Wednesday, August 12, 2009

Sour? How About Bitter? Depressed? Suicidal?

© Stan Spire 2009


Plattsburgh’s local daily rag, the Jerkwater Journal, has revived what I call “Freak Out,” a feature that allows people to make anonymous comments without the fear of their name being associated with the term “ASSHOLE!”

Take this little intellectual gem entitled “Sour:”

For you people in retail (especially the mall) with the sour faces, do you think we like looking at that? If one person smiled and a couple people saw that, then one would surely smile at someone else and it would catch. If you are not happy with your job, find another one. Leave your problems at home, and enjoy that you are having another day on Earth. Think of the people with cancer, leukemia and other diseases that would give anything to be in your place.

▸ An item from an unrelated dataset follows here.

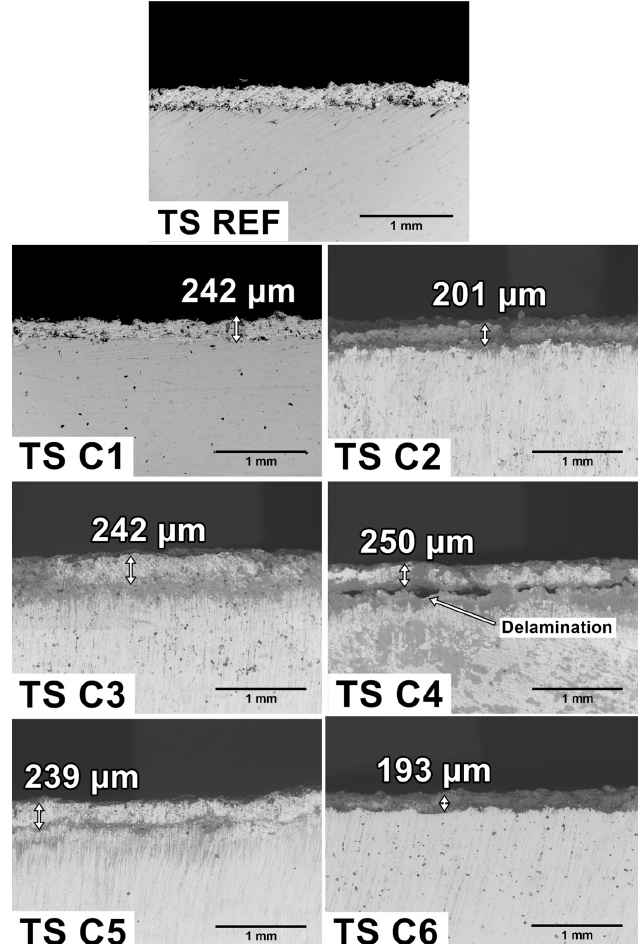
O coating by thermal spray (TS) samples exposed to immersion test. 2 5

Obviously this idiot has never worked retail, especially at the mall. I give this rectal polyp one month of suffering as a lowly mall clerk before it would realize how fucking stupid this comment is.

Salespeople and clerks are caught between rude customers and rude managers. I speak from experience. You get low pay for stress from both sides. Why smile when you’re in pain?

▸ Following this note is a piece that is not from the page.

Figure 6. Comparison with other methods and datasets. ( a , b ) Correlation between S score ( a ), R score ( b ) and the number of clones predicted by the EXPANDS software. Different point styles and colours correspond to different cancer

Not happy with your job, as this ass-hat states? Of course, there are so many good jobs here in NENYland. In fact, the job market has improved due to the recession. Now there are 200, not 100, lined up to get a dream job like dishwashing or cleaning toilets.

Leave your problems at home? Hell, how can you when your job is the problem? Barely making ends meet, bills piling up, while the Elite who own the mall rake in big bucks and live in luxury?

As for people with physical diseases, I would like to see the dickhead commenter behind “Sour” put up with the cancer that eats at the soul, working in an environment of greed and Sell! Sell! Sell! “Sour” wouldn’t last one week during the Xmas rush.

Sure, smile because you’ve lived through another miserable day on Earth making corporate pigs even fatter.